We can raise exponential to another power, or take a power of a power. The result is a single exponential where the power is the product of the original exponents:\begin{gather}(x^a)^b = x^{ab}. \label{power_power}\end{gather}

We can see this result by writing it as a product where the $x^a$ is repeated $b$ times:\begin{gather*}(x^a)^b = \underbrace{x^a \times x^a \times \cdots \times x^a}_{b\text{ times}}.\end{gather*}Next we apply rule \eqref{product} for the product of exponentials with the same base. We use this rule $b$ times to conclude that\begin{align*}(x^a)^b &= \underbrace{x^a \times x^a \times \cdots \times x^a}_{b\text{ times}}\\[0.2cm] &= x^{\overbrace{a + a + \cdots + a}^{b\text{ times}}}\\[0.2cm] &= x^{ab}.\end{align*}In the last step, we had to remember that multiplication can be defined as repeated addition.

##### Power of a product

If we take the power of a product, we can distribute the exponent over the different factors:\begin{gather} (xy)^a = x^ay^a. \label{power_product}\end{gather}

We can show this rule in the same way as we show that you can distribute multiplication over addition. One way to show this distributive law for multiplication is is to remember that multiplication is defined as repeated addition:\begin{align*} (x+y)a &= \underbrace{(x + y) + (x+y) + \cdots + (x+y)}_{a\text{ times}}\\[0.2cm] &= \underbrace{x + x + \cdots + x}_{a\text{ times}}+\underbrace{y+ y + \cdots + y}_{a\text{ times}}\\[0.2cm]\\ &= xa +ya.\end{align*}In the same way, we can show the distributive law for exponentiation:\begin{align*} (xy)^a &= \underbrace{(xy) \times (xy) \times \cdots \times (xy)}_{a\text{ times}}\\[0.2cm] &= \underbrace{x \times x \times \cdots \times x}_{a\text{ times}}\times\underbrace{y \times y \times \cdots \times y}_{a\text{ times}}\\[0.2cm]\\ &= x^a y^a.\end{align*}

This rule also works for quotients\begin{gather*} \left(\frac{x}{y}\right)^a = \frac{x^a}{y^a},\end{gather*}but it does NOT work for sums. For example, \begin{align*} (3+5)^2 = 8^2 = 64,\end{align*}but this is NOT equal to \begin{align*} 3^2+5^2 = 9 + 25 =34.\end{align*}

#### Special cases

The following are special cases that follow from the rules.

##### The power of one

The simplest special case is that raising any number to the power of 1 doesn't do anything:\begin{gather}x^1=x.\label{power_one}\end{gather}

##### The power of zero

As long as $x$ isn't zero, raising it to the power of zero must be 1:$$x^0=1.$$We can see this, for example, from the quotient rule, as$$1 = \frac{x^a}{x^a} = x^{a-a}=x^0.$$

The expression $0^0$ is indeterminate. You can see that it must be indeterminate, because you can come up with good reasons for it to be two different values.

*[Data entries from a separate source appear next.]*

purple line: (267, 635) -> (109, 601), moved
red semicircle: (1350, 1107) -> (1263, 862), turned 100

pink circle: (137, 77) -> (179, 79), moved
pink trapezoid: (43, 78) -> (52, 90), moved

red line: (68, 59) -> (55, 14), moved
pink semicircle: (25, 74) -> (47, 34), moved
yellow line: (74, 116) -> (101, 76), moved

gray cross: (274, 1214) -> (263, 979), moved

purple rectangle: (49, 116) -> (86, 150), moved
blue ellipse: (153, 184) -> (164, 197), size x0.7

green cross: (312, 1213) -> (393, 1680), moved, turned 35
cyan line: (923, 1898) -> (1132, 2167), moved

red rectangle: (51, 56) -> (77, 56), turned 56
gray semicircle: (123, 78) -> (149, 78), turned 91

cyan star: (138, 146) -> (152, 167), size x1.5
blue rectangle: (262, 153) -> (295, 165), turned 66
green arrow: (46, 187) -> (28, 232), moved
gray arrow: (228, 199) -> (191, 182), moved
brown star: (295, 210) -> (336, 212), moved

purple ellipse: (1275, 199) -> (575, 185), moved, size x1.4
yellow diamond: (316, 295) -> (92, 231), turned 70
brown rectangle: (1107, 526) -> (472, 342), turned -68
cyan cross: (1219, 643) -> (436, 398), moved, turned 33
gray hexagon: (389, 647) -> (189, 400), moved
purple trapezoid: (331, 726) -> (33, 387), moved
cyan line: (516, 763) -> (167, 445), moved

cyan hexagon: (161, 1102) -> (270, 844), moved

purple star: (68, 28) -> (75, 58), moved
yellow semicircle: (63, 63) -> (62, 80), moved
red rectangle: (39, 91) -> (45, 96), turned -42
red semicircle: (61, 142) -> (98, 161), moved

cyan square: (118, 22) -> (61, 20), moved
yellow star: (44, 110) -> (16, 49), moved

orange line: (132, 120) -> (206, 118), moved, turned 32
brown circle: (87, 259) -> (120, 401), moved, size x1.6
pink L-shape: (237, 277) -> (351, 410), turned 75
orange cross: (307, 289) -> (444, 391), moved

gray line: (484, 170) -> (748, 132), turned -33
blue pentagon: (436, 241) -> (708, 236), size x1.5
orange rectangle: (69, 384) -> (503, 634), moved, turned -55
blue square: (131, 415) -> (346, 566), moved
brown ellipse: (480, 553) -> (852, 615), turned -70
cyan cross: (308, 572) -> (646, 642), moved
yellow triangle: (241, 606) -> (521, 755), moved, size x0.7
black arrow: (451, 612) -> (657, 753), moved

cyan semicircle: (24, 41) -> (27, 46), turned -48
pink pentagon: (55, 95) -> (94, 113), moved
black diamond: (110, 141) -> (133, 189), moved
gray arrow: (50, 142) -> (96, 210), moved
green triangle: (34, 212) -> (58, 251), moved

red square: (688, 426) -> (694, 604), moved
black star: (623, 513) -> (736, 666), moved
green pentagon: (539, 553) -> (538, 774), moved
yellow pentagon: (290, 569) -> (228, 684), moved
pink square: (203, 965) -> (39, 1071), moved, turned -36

First, from above, if $x \ne 0$, then $x^0=1$, no matter how small $x$ is. If we just let $x$ go all the way to zero (take the limit as $x$ goes to zero), then it seems that $0^0$ should be 1.

On the other hand, $0^a=0$ as long as $a \ne 0$. Repeated multiplication of $0$ still gives zero, and we can use the above rules to show $0^a$ still is zero, no matter how small $a$ is, as long as it is nonzero. If just let $a$ go all the way to zero (take the limit as $a$ goes to zero), then it seems like $0^0$ should be 0.

In other words, if we start with $x^a$ for non-zero $x$ and non-zero $a$, we'll get a different answer for $0^0$ depending on whether we let $x$ go to zero first or $a$ go to zero first. There really is no way for deciding on a value for $0^0$, so we are forced to leave it indeterminate. You can check out this applet to visualize this argument.

##### The power of negative one

Negative one is a special value for an exponent, because taking a number to the power of negative one gives its reciprocal:$$x^{-1} = \frac{1}{x}.$$

##### The changing sign of exponent

In a similar vein, changing the sign of a exponent gives the reciprocal, so$$x^{-a} = \frac{1}{x^a}.$$

##### Fractional exponents

The power of power rule \eqref{power_power} allows us to define fractional exponents. For example, rule \eqref{power_power} tells us that\begin{gather*} 9^{1/2}=(3^2)^{1/2} = 3^{2 \cdot 1/2} = 3^1 = 3.\end{gather*}Taking a number to the power of $\frac{1}{2}$ undoes taking a number to the power of 2 (or squaring it). In other words, taking a number to the power of $\frac{1}{2}$ is the same thing as taking a square root:\begin{gather*} x^{1/2} = \sqrt{x}.\end{gather*}

Since $(x^n)^{1/n} = x^1 = x$, we can generalize the result so that taking a number to the power of $1/n$ is the same thing as taking the $n$th root:\begin{gather} x^{1/n} = \sqrt[n]{x}.\end{gather}

If $a$ is any rational number, then it can be written as $a=m/n$. We can define taking a number to the $a$th power as taking that number to the $m$th power and the $n$th root. We'll assume the base $x$ is non-negative so that we don't have to worry about doing things like taking the square root of a negative number. Then, the order doesn't matter and\begin{gather*} x^{m/n} = \sqrt[n]{x^m} = (\sqrt[n]{x})^m.\end{gather*}If $a$ is an irrational number, like $a=\pi$, then this process doesn't exactly work. But, since you can find a rational number as close as you want to any irrational number, you can approximate $x^a$ as well as you like. (To be precise, you could define $x^a$ in terms of a limit of $x^b$, where $b$ are rational numbers approaching $a$.)